*TEXT SEGMENT*
<<<<
Marcombe, David 1947–
Marcombe, David 1947–
PERSONAL:
Born September 28, 1947.
ADDRESSES:
Office—School of Education, University of Nottingham, Jubilee Campus, Rm. C88 Dearing, Wollaton Rd., Nottingham NG8 1BB, England. E-mail—[email protected].
CAREER:
University of Nottingham, Nottingham, England, director, Centre for Local History. Centre for Applied Research in Teacher Education, Curriculum and Pedagogy (CARTECP), staff member.
MEMBER:
Spital Chantry Trust of St. Edmund (founding member).
WRITINGS:
(Editor) The Last Principality: Politics, Religion, and Society in the Bishopric of Durham, 1494-1660, University of Nottingham (Nottingham, England), 1987.
(Editor, with C.S. Knighton) Close Encounters: English Cathedrals and Society since 1540, University of Nottingham (Nottingham, England), 1991.
English Small Town Life: Retford, 1520-1642, University of Nottingham (Nottingham, England), 1993.
Sounding Boards: Oral Testimony and the Local Historian, University of Nottingham (Nottingham, England), 1997.
(With Ann Borrill) Newark's Riverside Heritage: Millgate, a Guided Walk, University of Nottingham (Nottingham, England), 1997.
Leper Knights: The Order of St. Lazarus of Jerusalem in England, c. 1150-1544, Boydell Press (Rochester, NY), 2003.
>>>>
*RECORDED INFORMATION*
<<<<
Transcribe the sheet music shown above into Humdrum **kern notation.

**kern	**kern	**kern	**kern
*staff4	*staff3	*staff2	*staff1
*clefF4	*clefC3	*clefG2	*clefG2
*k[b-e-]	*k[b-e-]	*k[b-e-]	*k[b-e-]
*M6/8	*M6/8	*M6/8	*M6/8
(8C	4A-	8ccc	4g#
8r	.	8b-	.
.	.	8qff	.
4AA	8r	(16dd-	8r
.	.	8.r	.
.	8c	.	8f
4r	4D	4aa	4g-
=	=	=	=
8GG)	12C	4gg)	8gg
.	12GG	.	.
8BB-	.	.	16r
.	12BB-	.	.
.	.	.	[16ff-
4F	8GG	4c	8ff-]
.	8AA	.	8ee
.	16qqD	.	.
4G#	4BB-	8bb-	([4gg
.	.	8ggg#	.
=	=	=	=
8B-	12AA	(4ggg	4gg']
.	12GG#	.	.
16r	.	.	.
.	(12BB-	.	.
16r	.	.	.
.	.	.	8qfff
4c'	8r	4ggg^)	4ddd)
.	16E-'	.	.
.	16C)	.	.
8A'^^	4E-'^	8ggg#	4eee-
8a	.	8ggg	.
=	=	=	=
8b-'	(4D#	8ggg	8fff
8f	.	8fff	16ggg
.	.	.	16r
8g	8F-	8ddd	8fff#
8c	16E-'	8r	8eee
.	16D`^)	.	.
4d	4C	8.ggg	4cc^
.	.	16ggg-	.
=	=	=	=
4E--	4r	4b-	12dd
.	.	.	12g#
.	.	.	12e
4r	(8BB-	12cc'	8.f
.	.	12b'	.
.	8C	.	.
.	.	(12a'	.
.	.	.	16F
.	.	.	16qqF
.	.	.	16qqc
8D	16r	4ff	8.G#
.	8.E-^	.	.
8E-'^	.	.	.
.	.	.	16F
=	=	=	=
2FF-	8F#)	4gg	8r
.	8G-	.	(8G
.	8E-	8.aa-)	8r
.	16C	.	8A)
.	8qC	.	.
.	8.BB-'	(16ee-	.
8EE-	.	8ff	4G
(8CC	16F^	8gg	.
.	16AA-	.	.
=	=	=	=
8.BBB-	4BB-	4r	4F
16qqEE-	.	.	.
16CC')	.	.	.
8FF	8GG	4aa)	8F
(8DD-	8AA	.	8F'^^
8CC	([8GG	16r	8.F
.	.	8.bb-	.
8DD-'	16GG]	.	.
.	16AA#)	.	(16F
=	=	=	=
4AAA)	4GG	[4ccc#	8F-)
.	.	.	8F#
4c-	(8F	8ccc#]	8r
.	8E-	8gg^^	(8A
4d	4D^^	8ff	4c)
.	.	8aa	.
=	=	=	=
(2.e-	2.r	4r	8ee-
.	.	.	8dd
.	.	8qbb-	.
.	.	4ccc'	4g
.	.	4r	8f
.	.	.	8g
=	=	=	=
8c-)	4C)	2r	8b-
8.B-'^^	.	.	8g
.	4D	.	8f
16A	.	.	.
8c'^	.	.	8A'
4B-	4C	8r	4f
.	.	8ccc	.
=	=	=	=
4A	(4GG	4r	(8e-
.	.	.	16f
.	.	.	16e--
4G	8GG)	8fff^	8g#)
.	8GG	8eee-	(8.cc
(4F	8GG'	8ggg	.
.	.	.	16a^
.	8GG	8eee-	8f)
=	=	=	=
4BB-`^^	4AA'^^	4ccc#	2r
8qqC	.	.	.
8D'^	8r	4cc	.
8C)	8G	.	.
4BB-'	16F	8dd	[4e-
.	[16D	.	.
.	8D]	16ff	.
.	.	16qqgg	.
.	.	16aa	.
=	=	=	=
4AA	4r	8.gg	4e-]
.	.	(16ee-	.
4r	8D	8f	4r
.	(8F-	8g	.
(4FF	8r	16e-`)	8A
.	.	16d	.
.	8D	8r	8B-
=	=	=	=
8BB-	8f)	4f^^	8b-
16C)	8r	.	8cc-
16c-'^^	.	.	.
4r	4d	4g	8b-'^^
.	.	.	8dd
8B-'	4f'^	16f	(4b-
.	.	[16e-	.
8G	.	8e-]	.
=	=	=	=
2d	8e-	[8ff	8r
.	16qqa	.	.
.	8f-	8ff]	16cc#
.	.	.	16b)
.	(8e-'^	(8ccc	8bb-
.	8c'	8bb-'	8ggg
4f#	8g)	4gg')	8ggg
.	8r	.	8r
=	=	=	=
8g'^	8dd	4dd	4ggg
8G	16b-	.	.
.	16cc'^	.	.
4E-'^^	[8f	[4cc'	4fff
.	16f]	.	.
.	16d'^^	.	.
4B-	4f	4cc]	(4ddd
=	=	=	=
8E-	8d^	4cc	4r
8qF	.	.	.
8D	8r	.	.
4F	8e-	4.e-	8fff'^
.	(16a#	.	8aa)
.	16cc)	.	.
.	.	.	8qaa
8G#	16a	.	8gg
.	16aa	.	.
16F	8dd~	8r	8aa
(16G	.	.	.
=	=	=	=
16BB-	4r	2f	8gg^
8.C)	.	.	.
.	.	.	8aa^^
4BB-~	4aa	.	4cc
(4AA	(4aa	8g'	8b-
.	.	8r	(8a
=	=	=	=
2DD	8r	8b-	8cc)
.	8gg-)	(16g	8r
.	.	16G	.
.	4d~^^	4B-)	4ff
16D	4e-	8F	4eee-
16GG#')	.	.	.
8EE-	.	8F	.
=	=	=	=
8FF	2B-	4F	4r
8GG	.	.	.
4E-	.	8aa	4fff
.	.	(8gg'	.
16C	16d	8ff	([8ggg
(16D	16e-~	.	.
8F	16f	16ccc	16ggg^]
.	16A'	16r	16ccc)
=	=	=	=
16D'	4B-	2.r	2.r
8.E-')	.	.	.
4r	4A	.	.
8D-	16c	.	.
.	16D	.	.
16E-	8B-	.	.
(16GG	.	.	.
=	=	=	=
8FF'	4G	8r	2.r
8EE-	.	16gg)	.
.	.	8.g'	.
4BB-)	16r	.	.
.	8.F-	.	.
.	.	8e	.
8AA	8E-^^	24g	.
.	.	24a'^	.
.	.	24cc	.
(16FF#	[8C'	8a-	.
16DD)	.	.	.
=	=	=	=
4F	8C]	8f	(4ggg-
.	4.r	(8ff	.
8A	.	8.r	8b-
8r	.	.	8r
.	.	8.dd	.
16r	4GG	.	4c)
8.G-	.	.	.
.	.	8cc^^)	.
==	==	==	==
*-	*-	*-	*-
>>>>
*PROMPT 1*
According to the Marcombe entry, on what date was he born?
*PROMPT 2*
Using the Marcombe entry, explain why the name C.S. Knighton appears in its writings section.
*PROMPT 3*
List every work in the Marcombe entry that was published by the University of Nottingham.
The listing plays no part in this work and can be set aside.

*TASK RESPONSE 1*
September 28, 1947.

*TASK RESPONSE 2*
C.S. Knighton edited Close Encounters: English Cathedrals and Society since 1540 together with Marcombe. The book was published by the University of Nottingham in 1991.

*TASK RESPONSE 3*
- The Last Principality: Politics, Religion, and Society in the Bishopric of Durham, 1494-1660 (1987)
- Close Encounters: English Cathedrals and Society since 1540 (1991)
- English Small Town Life: Retford, 1520-1642 (1993)
- Sounding Boards: Oral Testimony and the Local Historian (1997)
- Newark's Riverside Heritage: Millgate, a Guided Walk (1997)